I stood one evening determined to make the best of the plum bounty, and set about making batches of plum pickle, plum jam, plum chutney, and plum juice. I also might’ve eaten a few plums. It was beautiful. The evening light was streaming in through the kitchen bay windows bathing all the world in a luminous glow. The plums were freely squirting their juices into the stovetops, the floors, the kitchen counters, my clothes, and the children stood around helplessly in the melee. 

“Amma – you’re going cuckoo! Can’t you just leave the plums?!”

I gasped for dramatic measure and said that prudent folks saved the excess. 

“Another 10 have fallen from the tree since you came in ½ an hour ago. Let it go!” said the daughter. Seeing that lunatic obstinate look on my face, she decided that the best thing to do was to leave me alone and took mocking videos of me instead.

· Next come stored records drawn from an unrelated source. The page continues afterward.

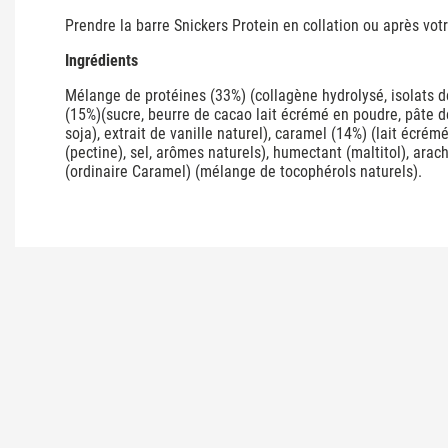
Prendre la barre Snickers Protein en collation ou après vot
Ingrédients
Mélange de protéines (33%) (collagène hydrolysé, isolats de 
(15%)(sucre, beurre de cacao lait écrémé en poudre, pâte de c
soja), extrait de vanille naturel), caramel (14%) (lait écrémé
(pectine), sel, arômes naturels), humectant (maltitol), arac
(ordinaire Caramel) (mélange de tocophérols naturels).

I sorely regretted this plummy splash of enthusiasm a few hours later. I had sticky juice everywhere, a jar of jam, a jar of pickle and two bottles of sour juice. But I also had the back-breaking task of cleaning up the kitchen. The mops ran red, the washcloths turned pink, the tissues soaked and cleaned like they had never done before, and yet the kitchen was nowhere close to done.

I tell you. 

Black & Blue & Plum

The next day, I plucked and picked more plums and gave them to my friends. “Err…it’s okay! I have some!” they said.

“Oh! Sure – that’s nice. Don’t worry – I’ll walk over and give them to you.” I said smartly, putting the phone down before they could say no, and walked over.

“Would you like some blackberries?” said one of them, and I beamed at her. 

“Oooh! That’d be a nice change of pace from plums!” I said, and set about picking the blackberries and popping them in the mouth. The friend peeked into the bag and said, “Plums might make a change from blackberries!”

We looked at each other – lips stained with blackberry and plum juice and started laughing so hard, it was hard to stop. 

I’d call that a fruitful week-end, wouldn’t you?